### Problem details
Using the data below, copy every line that contains the word "phone".

Page-level text extractions
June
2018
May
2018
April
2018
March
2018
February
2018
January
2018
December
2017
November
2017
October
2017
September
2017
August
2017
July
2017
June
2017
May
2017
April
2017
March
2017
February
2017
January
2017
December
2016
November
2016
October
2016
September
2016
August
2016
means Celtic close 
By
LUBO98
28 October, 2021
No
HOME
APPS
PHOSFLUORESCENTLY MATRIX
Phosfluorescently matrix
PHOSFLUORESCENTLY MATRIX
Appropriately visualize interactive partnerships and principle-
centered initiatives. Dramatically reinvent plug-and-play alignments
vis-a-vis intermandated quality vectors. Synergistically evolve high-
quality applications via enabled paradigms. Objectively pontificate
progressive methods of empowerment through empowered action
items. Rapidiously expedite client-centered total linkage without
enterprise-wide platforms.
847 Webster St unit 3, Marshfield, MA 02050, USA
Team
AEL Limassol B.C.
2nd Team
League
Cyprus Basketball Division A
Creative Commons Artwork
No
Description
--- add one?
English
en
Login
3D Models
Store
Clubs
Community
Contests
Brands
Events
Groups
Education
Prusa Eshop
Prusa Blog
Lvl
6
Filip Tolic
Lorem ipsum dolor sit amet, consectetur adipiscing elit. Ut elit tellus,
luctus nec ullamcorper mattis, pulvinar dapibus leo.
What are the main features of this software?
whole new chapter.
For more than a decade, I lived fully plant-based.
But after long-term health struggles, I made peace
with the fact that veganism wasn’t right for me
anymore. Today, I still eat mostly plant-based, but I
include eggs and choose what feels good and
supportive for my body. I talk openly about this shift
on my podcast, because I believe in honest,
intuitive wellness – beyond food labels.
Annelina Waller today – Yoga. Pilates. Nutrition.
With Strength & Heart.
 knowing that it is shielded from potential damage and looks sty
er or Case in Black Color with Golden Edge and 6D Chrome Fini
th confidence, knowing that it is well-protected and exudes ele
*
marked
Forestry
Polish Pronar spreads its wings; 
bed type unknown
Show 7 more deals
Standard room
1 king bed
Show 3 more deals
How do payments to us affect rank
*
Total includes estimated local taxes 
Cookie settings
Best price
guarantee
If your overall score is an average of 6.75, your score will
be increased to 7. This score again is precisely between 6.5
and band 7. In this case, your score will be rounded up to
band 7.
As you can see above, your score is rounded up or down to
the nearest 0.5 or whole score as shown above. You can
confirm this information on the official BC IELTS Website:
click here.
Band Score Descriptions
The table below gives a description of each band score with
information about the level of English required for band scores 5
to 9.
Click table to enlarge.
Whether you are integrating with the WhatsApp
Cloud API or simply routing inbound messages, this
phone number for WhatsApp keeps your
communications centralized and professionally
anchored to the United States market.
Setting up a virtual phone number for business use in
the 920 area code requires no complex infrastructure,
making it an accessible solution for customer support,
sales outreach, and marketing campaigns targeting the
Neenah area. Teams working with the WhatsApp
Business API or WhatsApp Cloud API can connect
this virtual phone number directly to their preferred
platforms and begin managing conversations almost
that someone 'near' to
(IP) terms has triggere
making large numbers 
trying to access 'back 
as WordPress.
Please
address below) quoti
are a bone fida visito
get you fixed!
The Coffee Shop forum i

### Solution to the problem
phone number for WhatsApp keeps your
Setting up a virtual phone number for business use in
this virtual phone number directly to their preferred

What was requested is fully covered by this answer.